[[ SUPPLIED DATA open ]]
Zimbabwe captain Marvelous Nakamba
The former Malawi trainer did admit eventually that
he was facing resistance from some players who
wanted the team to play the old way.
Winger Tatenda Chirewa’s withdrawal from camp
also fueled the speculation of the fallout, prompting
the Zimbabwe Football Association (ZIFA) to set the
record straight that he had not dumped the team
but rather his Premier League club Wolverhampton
[[ SUPPLIED DATA closed ]]
→ **WHAT TO PRODUCE**: Copy only the stretch running from the line containing "The former Malawi" to the final line of the entries, both ends included, exactly as it stands.

→ **TASK SOLUTION**:
The former Malawi trainer did admit eventually that
he was facing resistance from some players who
wanted the team to play the old way.
Winger Tatenda Chirewa’s withdrawal from camp
also fueled the speculation of the fallout, prompting
the Zimbabwe Football Association (ZIFA) to set the
record straight that he had not dumped the team
but rather his Premier League club Wolverhampton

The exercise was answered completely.